======== STORED DATA

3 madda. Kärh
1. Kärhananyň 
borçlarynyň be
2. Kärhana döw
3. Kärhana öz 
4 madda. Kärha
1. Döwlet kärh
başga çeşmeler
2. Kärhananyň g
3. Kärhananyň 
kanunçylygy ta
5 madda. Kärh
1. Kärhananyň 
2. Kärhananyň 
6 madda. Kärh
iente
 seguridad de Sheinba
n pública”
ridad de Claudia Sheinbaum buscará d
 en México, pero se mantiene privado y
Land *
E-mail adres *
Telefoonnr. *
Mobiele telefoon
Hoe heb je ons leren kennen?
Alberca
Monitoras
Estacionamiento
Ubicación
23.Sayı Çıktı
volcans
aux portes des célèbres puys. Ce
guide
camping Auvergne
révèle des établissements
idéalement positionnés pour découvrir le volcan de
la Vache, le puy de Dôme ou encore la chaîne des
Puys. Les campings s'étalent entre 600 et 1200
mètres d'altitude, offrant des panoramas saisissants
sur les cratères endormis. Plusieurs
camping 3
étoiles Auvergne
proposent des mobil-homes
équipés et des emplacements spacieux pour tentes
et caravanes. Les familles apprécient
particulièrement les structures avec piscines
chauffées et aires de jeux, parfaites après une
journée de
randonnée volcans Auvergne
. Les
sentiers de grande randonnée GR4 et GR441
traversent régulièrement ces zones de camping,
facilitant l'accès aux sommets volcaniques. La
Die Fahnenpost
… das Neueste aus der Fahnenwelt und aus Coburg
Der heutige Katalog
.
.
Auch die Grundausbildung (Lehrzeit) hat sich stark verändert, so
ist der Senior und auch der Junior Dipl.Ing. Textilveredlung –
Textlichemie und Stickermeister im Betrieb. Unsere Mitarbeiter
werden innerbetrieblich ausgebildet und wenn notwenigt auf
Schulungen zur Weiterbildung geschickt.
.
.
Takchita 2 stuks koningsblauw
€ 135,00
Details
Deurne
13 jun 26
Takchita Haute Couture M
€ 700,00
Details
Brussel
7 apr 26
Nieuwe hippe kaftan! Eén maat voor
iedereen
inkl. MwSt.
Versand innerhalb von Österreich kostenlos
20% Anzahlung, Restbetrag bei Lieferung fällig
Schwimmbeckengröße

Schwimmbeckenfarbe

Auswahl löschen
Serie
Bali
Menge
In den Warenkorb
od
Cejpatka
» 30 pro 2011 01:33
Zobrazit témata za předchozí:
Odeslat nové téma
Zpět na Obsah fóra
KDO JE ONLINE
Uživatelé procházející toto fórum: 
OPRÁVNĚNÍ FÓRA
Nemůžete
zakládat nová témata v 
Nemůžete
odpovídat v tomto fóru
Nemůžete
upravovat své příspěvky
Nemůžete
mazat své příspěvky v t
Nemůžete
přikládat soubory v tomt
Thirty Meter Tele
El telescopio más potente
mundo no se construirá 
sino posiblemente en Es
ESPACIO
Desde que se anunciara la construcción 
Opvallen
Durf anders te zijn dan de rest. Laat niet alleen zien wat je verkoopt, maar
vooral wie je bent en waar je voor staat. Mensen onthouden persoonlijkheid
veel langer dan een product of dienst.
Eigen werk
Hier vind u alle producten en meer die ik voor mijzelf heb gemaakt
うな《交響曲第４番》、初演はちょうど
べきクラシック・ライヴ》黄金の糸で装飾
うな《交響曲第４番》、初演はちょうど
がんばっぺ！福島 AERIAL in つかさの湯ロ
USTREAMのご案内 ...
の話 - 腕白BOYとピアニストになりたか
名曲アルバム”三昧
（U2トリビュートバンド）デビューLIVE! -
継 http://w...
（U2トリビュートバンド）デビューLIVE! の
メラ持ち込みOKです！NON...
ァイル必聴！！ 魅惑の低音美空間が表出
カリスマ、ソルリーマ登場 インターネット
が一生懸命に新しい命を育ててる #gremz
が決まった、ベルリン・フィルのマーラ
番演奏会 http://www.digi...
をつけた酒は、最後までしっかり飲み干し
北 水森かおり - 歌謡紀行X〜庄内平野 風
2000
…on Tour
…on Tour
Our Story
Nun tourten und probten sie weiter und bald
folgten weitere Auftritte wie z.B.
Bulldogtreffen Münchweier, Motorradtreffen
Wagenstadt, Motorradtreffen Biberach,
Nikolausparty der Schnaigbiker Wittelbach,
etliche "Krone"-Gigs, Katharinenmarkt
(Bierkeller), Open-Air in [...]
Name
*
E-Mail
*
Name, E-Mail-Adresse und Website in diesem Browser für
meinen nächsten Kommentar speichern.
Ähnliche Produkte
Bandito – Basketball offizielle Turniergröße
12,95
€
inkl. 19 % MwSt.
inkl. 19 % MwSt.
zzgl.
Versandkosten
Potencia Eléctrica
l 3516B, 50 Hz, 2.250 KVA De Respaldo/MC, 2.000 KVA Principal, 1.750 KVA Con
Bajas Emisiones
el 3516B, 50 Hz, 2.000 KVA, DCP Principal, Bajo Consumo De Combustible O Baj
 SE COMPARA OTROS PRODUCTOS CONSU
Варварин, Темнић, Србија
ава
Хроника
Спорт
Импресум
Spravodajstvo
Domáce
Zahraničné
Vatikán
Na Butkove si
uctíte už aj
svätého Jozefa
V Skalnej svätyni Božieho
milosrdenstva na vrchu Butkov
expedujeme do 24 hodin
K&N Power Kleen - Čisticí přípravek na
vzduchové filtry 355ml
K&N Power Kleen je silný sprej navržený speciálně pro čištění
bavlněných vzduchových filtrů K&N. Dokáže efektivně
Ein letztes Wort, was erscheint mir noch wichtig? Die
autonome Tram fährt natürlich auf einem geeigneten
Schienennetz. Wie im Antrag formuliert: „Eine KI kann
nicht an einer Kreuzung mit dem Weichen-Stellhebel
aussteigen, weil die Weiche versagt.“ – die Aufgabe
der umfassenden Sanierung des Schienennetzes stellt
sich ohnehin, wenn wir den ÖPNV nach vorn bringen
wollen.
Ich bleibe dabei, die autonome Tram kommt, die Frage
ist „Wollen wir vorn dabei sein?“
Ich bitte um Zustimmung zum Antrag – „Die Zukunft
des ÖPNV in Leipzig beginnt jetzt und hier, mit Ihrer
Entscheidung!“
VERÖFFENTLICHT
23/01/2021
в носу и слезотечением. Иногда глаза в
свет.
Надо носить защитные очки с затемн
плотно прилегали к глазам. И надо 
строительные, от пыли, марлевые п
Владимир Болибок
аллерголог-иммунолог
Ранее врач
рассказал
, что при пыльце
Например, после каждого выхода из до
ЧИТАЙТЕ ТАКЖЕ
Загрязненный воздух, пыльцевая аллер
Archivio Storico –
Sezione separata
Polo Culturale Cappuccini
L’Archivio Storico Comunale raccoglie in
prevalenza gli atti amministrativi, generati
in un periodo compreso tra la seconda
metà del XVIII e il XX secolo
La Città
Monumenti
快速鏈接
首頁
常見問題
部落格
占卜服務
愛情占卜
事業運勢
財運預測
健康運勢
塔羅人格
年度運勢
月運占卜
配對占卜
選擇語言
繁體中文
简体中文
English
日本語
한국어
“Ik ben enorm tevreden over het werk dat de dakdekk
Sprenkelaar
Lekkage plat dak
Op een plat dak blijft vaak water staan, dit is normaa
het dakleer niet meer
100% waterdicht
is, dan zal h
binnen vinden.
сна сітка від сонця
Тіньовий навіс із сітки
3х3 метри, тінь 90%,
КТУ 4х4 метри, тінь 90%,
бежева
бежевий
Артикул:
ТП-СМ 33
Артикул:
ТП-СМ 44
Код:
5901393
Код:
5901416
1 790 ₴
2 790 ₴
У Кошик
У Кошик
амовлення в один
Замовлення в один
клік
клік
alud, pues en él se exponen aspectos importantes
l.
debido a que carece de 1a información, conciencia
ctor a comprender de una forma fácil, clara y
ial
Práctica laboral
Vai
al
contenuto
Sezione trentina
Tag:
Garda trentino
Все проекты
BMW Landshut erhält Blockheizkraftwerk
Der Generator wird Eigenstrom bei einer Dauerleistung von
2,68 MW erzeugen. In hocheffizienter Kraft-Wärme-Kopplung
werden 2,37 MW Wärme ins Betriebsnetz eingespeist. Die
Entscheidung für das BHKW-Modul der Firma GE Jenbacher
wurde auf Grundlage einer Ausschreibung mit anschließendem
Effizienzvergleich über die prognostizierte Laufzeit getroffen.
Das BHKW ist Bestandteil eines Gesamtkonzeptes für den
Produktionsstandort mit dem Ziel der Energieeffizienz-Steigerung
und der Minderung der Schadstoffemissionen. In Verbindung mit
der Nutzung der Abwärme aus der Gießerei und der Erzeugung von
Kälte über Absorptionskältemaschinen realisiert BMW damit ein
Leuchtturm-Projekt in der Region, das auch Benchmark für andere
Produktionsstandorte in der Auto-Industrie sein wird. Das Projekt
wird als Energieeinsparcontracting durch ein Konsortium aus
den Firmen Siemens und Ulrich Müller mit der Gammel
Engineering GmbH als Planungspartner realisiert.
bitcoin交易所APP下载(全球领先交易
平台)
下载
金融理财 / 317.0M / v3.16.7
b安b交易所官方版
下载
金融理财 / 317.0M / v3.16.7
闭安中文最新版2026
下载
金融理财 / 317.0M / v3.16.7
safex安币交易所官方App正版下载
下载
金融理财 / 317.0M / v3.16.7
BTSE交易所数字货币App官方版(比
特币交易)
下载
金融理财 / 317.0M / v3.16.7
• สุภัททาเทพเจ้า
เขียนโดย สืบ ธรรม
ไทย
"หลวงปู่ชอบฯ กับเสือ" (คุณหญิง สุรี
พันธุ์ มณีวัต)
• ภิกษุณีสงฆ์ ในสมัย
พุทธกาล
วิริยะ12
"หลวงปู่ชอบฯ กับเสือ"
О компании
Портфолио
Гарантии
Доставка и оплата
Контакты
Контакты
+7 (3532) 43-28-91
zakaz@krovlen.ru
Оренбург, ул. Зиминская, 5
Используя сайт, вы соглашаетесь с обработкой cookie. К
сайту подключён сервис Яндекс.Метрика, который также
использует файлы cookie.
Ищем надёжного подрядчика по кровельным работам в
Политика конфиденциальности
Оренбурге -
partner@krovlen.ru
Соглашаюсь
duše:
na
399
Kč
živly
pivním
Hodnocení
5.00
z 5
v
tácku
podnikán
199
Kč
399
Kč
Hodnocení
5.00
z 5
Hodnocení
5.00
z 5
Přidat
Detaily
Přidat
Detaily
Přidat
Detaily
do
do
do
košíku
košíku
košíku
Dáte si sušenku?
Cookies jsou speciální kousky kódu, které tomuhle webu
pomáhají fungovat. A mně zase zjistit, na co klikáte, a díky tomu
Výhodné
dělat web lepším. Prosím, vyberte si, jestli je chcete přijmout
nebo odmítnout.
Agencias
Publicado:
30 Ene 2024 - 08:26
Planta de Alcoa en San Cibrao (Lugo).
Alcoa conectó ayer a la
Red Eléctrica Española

================

WHAT IS EXPECTED>
Reproduce the data verbatim, starting at its first line and ending after the line containing "Hoe heb je ons leren kennen?".

ANSWER BELOW>
3 madda. Kärh
1. Kärhananyň 
borçlarynyň be
2. Kärhana döw
3. Kärhana öz 
4 madda. Kärha
1. Döwlet kärh
başga çeşmeler
2. Kärhananyň g
3. Kärhananyň 
kanunçylygy ta
5 madda. Kärh
1. Kärhananyň 
2. Kärhananyň 
6 madda. Kärh
iente
 seguridad de Sheinba
n pública”
ridad de Claudia Sheinbaum buscará d
 en México, pero se mantiene privado y
Land *
E-mail adres *
Telefoonnr. *
Mobiele telefoon
Hoe heb je ons leren kennen?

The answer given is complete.